Skip to main content

Ray Data metadata API

AnyscaleMetadataProvider

AnyscaleMetadataProvider(use_sampling: bool = False)

A metadata provider that implements proprietary optimizations.

Metadata providers fetch information like file sizes. Ray Data uses this information to effectively parallelize reads.

Parameters

  • use_sampling: If your input paths point to files and your files have similar sizes, set this to True. It optimizes reads by fetching less metadata.
warning

If your input paths point to directories, don't use sampling.
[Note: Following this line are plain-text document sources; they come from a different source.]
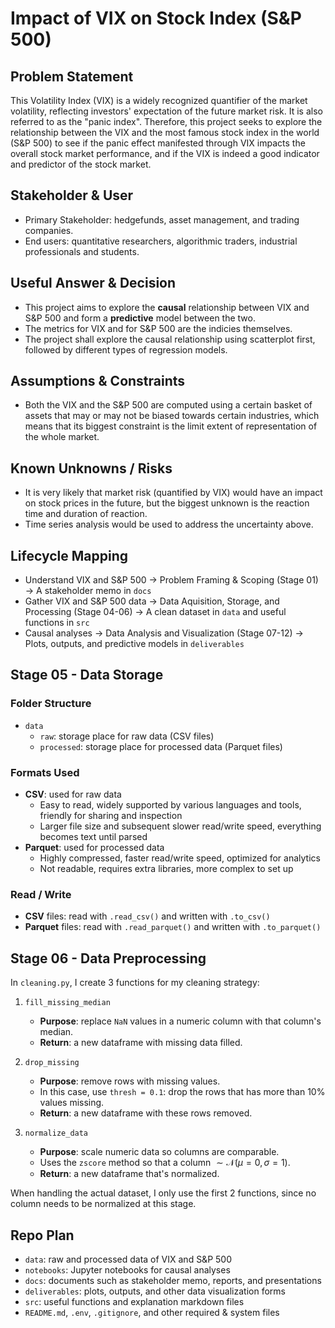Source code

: # Impact of VIX on Stock Index (S&P 500)

## Problem Statement

This Volatility Index (VIX) is a widely recognized quantifier of the market volatility, reflecting investors' expectation of the future market risk. It is also referred to as the "panic index". Therefore, this project seeks to explore the relationship between the VIX and the most famous stock index in the world (S&P 500) to see if the panic effect manifested through VIX impacts the overall stock market performance, and if the VIX is indeed a good indicator and predictor of the stock market. 

## Stakeholder & User

- Primary Stakeholder: hedgefunds, asset management, and trading companies. 
- End users: quantitative researchers, algorithmic traders, industrial professionals and students. 

## Useful Answer & Decision

- This project aims to explore the **causal** relationship between VIX and S&P 500 and form a **predictive** model between the two. 
- The metrics for VIX and for S&P 500 are the indicies themselves. 
- The project shall explore the causal relationship using scatterplot first, followed by different types of regression models. 

## Assumptions & Constraints

- Both the VIX and the S&P 500 are computed using a certain basket of assets that may or may not be biased towards certain industries, which means that its biggest constraint is the limit extent of representation of the whole market. 

## Known Unknowns / Risks

- It is very likely that market risk (quantified by VIX) would have an impact on stock prices in the future, but the biggest unknown is the reaction time and duration of reaction. 
- Time series analysis would be used to address the uncertainty above. 

## Lifecycle Mapping

- Understand VIX and S&P 500 → Problem Framing & Scoping (Stage 01) → A stakeholder memo in `docs`
- Gather VIX and S&P 500 data → Data Aquisition, Storage, and Processing (Stage 04-06) → A clean dataset in `data` and useful functions in `src`
- Causal analyses → Data Analysis and Visualization (Stage 07-12) → Plots, outputs, and predictive models in `deliverables`

## Stage 05 - Data Storage

### Folder Structure

- `data`
    - `raw`: storage place for raw data (CSV files)
    - `processed`: storage place for processed data (Parquet files)

### Formats Used

- **CSV**: used for raw data
    - Easy to read, widely supported by various languages and tools, friendly for sharing and inspection
    - Larger file size and subsequent slower read/write speed, everything becomes text until parsed
- **Parquet**: used for processed data
    - Highly compressed, faster read/write speed, optimized for analytics
    - Not readable, requires extra libraries, more complex to set up

### Read / Write

- **CSV** files: read with `.read_csv()` and written with `.to_csv()`
- **Parquet** files: read with `.read_parquet()` and written with `.to_parquet()`

## Stage 06 - Data Preprocessing

In `cleaning.py`, I create 3 functions for my cleaning strategy:

1. `fill_missing_median`
    - **Purpose**: replace `NaN` values in a numeric column with that column's median. 
    - **Return**: a new dataframe with missing data filled.  

2. `drop_missing`
    - **Purpose**: remove rows with missing values. 
    - In this case, use `thresh = 0.1`: drop the rows that has more than 10% values missing. 
    - **Return**: a new dataframe with these rows removed. 
    
3. `normalize_data`
    - **Purpose**: scale numeric data so columns are comparable. 
    - Uses the `zscore` method so that a column $\sim \mathcal{N} (\mu = 0, \sigma = 1)$. 
    - **Return**: a new dataframe that's normalized. 

When handling the actual dataset, I only use the first 2 functions, since no column needs to be normalized at this stage. 

## Repo Plan

- `data`: raw and processed data of VIX and S&P 500
- `notebooks`: Jupyter notebooks for causal analyses
- `docs`: documents such as stakeholder memo, reports, and presentations 
- `deliverables`: plots, outputs, and other data visualization forms
- `src`: useful functions and explanation markdown files
- `README.md`, `.env`, `.gitignore`, and other required & system files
Your program will exhibit undefined behavior.

Examples

Pass AnyscaleFileMetadataProvider to functions like read_images.

import ray
from ray_extensions.data import AnyscaleFileMetadataProvider

ds = ray.data.read_images(
"s3://anonymous@air-example-data/AnimalDetection",
meta_provider=AnyscaleFileMetadataProvider()
)

If your input paths point to files and your files have similar sizes, enable sampling to speed up your program.

import ray
from ray_extensions.data import AnyscaleFileMetadataProvider

paths = [
f"s3://anonymous@air-example-data/AnimalDetection/JPEGImages/2007_{i:06d}.jpg"
for i in range(5000)
]
ds = ray.data.read_images(
paths,
meta_provider=AnyscaleFileMetadataProvider(use_sampling=True),
ignore_missing_paths=True
)